▶ Exercise:
Beginning with the line that holds "focal_35mm: 107", write out each line exactly as it stands until the end of the data, and include no pictures.

Camera settings data:
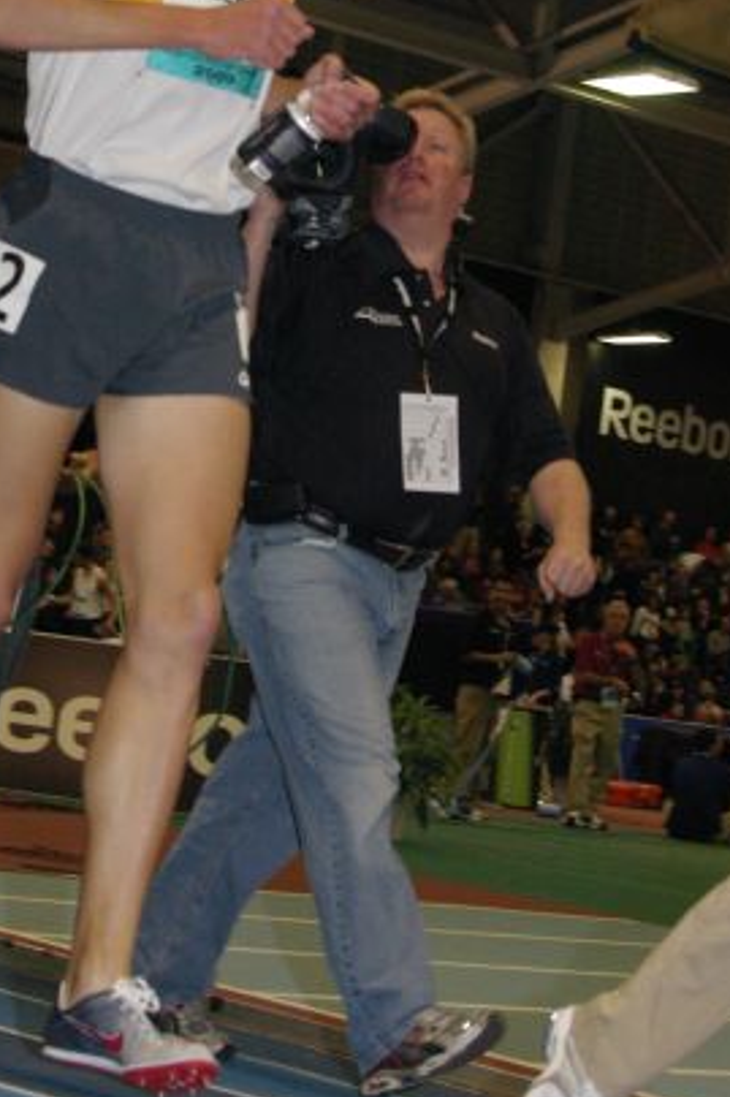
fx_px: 3257
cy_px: 242
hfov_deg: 12.7
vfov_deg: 18.9
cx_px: 171
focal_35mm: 107
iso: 800
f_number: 6.3
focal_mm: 36
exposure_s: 1/125
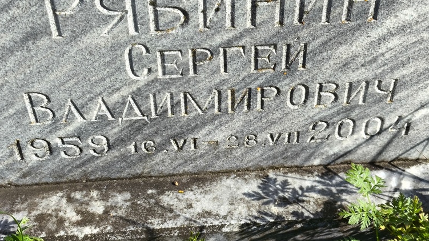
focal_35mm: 58
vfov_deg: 20.6
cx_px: 223
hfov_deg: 36.0
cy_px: 74
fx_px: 660
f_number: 1.7
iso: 50
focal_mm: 4.71
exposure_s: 1/532
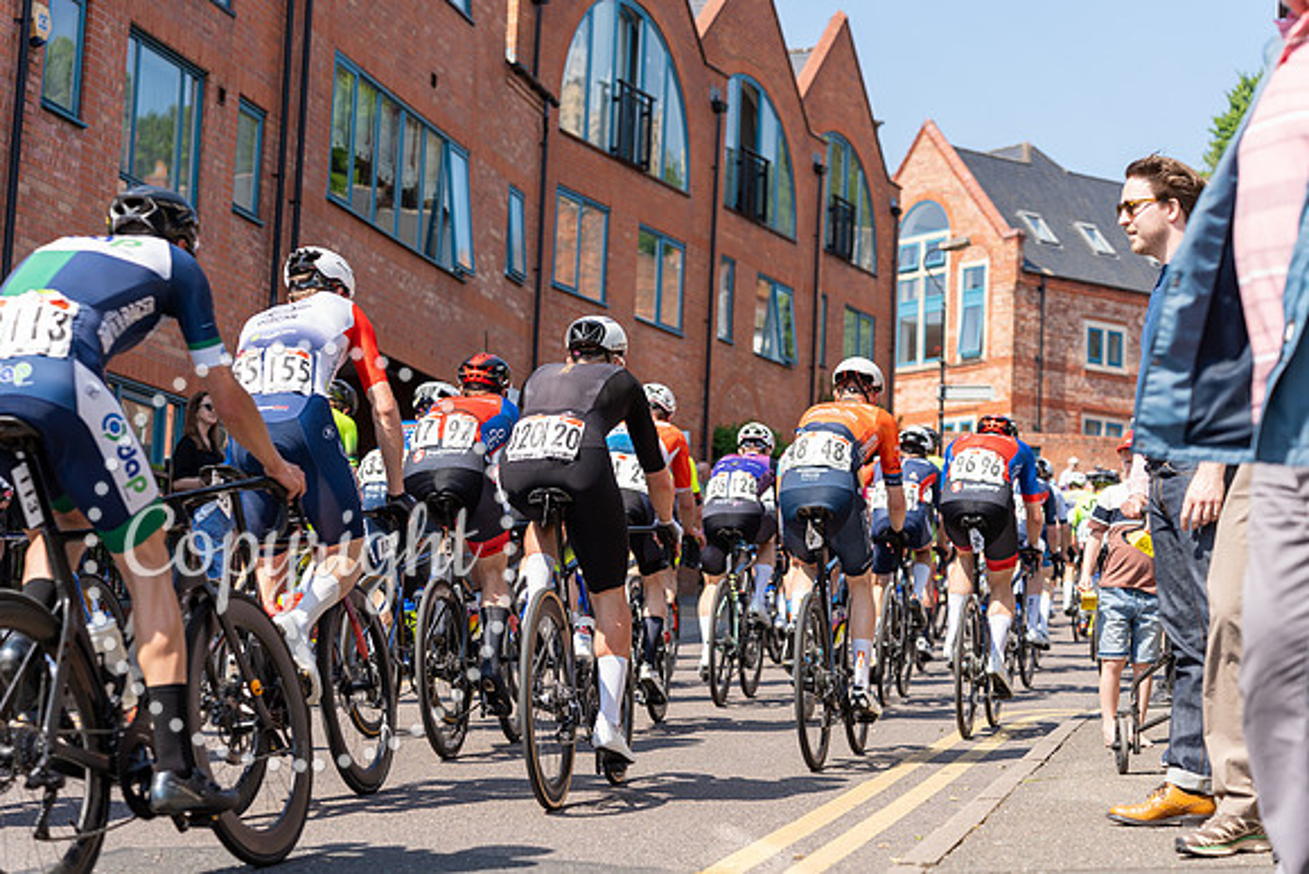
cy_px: 437
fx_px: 2582
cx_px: 654
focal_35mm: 71
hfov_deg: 28.4
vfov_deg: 19.2
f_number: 4
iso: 160
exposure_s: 1/800
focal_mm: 71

▶ Solution to this task:
focal_35mm: 107
iso: 800
f_number: 6.3
focal_mm: 36
exposure_s: 1/125
focal_35mm: 58
vfov_deg: 20.6
cx_px: 223
hfov_deg: 36.0
cy_px: 74
fx_px: 660
f_number: 1.7
iso: 50
focal_mm: 4.71
exposure_s: 1/532
cy_px: 437
fx_px: 2582
cx_px: 654
focal_35mm: 71
hfov_deg: 28.4
vfov_deg: 19.2
f_number: 4
iso: 160
exposure_s: 1/800
focal_mm: 71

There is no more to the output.